WALTHAM — The Celtics  may or may not get a chance to take Shabazz Napier in the June 26 NBA draft. But team personnel executive Austin Ainge made one thing clear his opinion Monday after Napier’s workout for the team: Napier will be playing somewhere in the NBA eventually.
“Shabazz is so clever and shifty,” Ainge said. “He is very hard to stay in front of because he really changes directions very well. He’s quick but he is even shiftier than he is quick. He’s very clever and he can make shots.
“Shabazz is not physically overwhelming, but he has toughness, intelligence and skill and that extra savvy, so he more than makes up for it.
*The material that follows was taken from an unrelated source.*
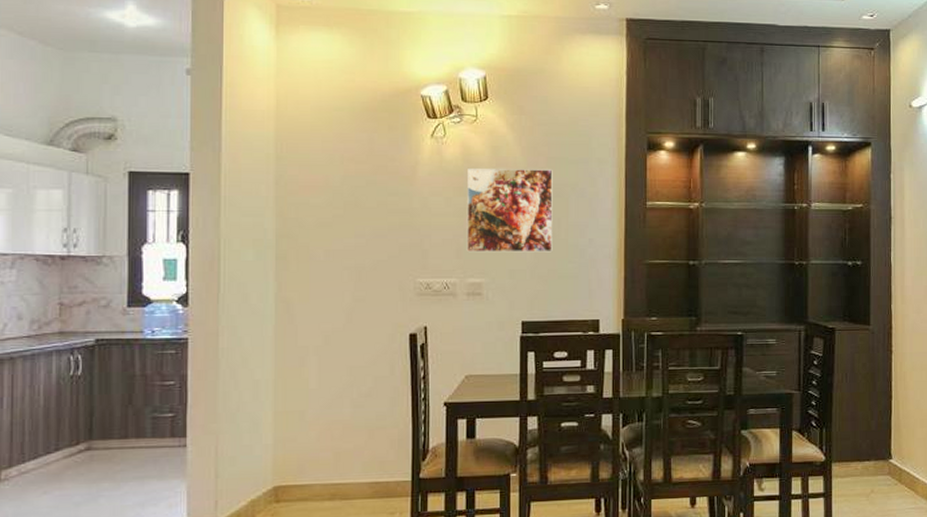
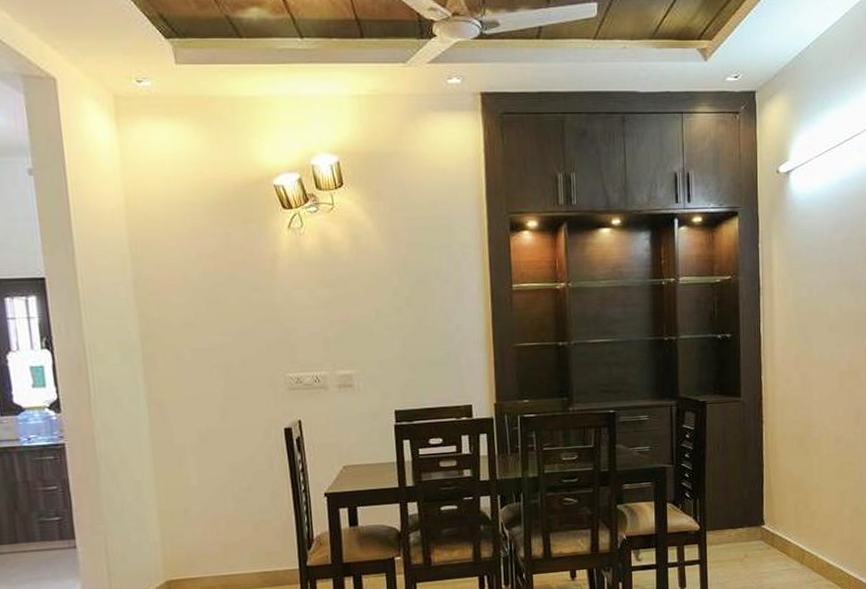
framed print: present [466,167,553,253] -> none [328,256,421,345]

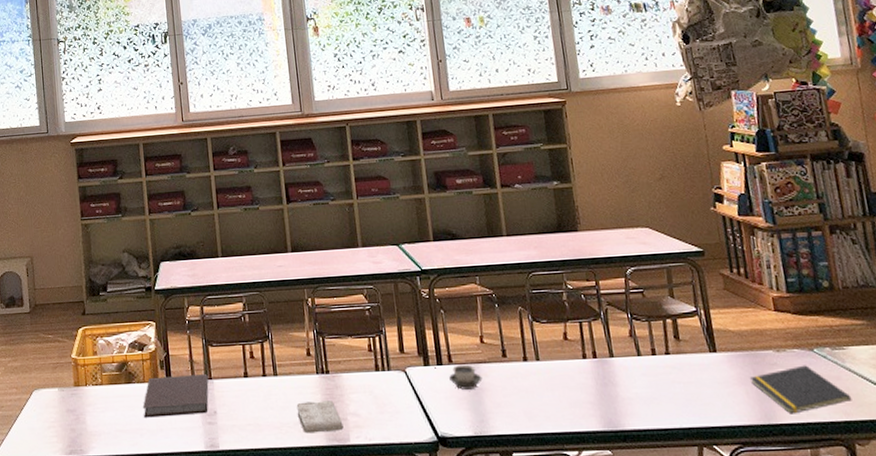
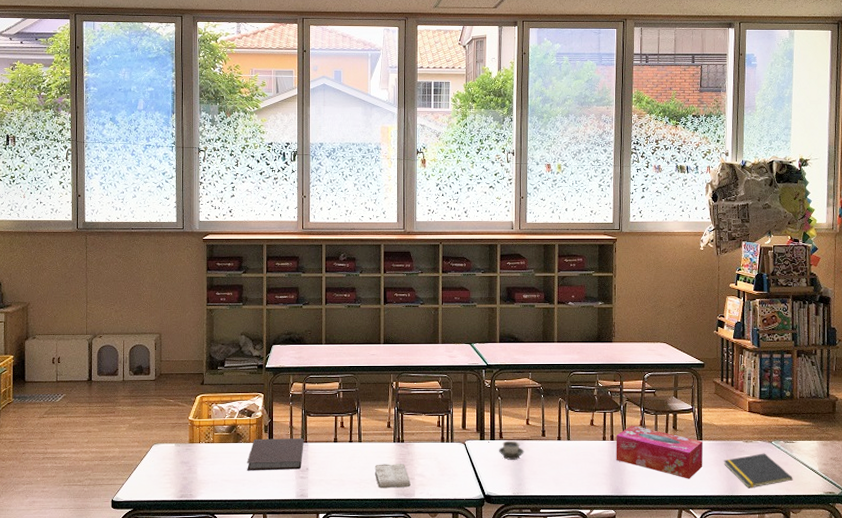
tissue box: none [599,336,723,405] -> present [616,425,704,479]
He’s going to make it is my guess. He’s a good player.”
Napier stands just 5-feet-11 and weighs 180 pounds, with a wingspan just over 6-feet-3 and a reach of 7-feet-9. But to Ainge and the Celtics , his ability to lead a winning program on the court has its own rewards in the eyes of basketball evaluators.
“It’s big. It’s big,” Ainge said. “We all can look at physical tools. But the league is full of guys that don’t fit most athletic, physical but still are successful. Shabazz certainly checks the box as to how well physically he can play.”
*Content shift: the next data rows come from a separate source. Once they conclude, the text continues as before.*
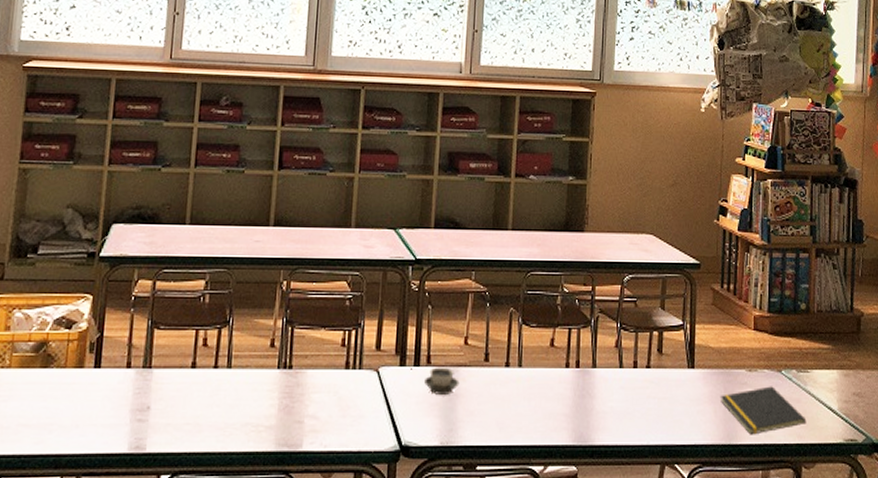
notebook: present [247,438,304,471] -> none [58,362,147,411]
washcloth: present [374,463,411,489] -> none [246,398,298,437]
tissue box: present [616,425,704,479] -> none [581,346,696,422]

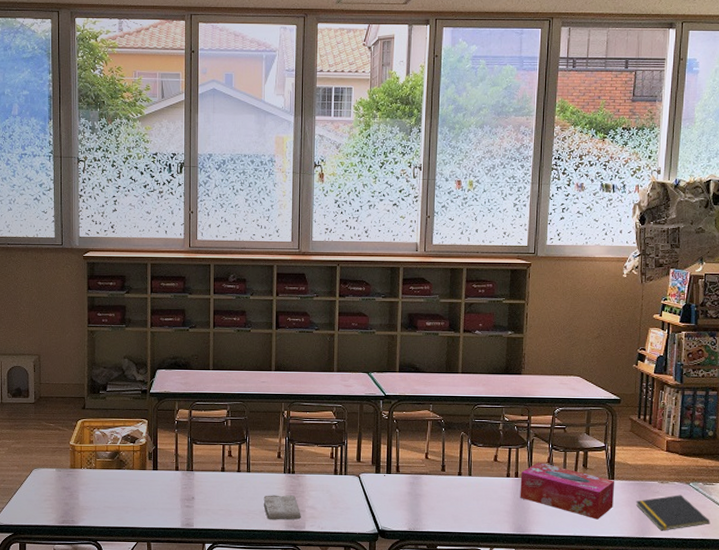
washcloth: none [246,398,298,437] -> present [263,494,301,520]
cup: present [423,367,460,395] -> none [394,474,422,495]
tissue box: none [581,346,696,422] -> present [520,461,615,520]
But those numbers certainly don’t count for everything, like winning two national championships at one of the most prestigious college basketball  programs in the country — UConn — and staying at school and playing all four years.
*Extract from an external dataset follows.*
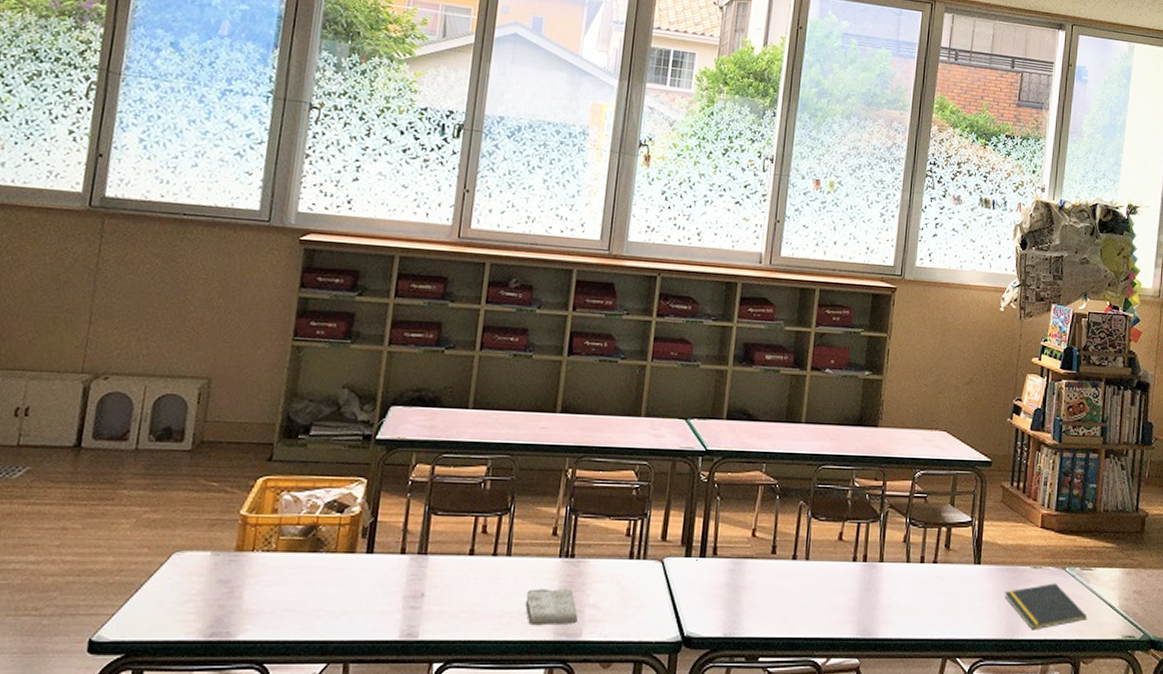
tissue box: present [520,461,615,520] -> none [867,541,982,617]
“You can certainly see it,” Ainge said of Napier’s pure skill. “It’s obvious watching Shabazz. Then I think it’s measured in all the other stats. He gets assists, points in the paint and his teams win. All those things can be measured.
“In a college game you learn a lot. But in this, you learn different things. We’re putting him against NBA athletes in NBA positions. That’s probably the biggest advantage for us.”
Beating John Calipari ‘s Kentucky Wildcats  in the NCAA  title game in early April certainly didn’t hurt Napier’s NBA prospects for those GMs that put a lot of stock in winning at a high level.
“Well, it is the last thing you remember seeing,” Ainge added. “We try to fight against that because you never really know how much it’s affecting [evaluation]. Shabazz being successful against top level competition on a big stage certainly says something about him that we would be remiss to ignore.
“I think he’s good at distributing the ball. He runs pick-and-rolls very well, which is a huge skill for an NBA point guard. I think he will not have to change much at all coming into the NBA.”
Does winning really carry that much weight when wondering whether or not he would fit your program?
“It’s a big difference,” Ainge said. “It’s a big difference. You can see it in everything you do on the court. The four-year guys pick things up so much quicker, they’re more polished, especially defensively. Obviously, some of the one-year guys have more physical upside. So, you’re always weighing those things.”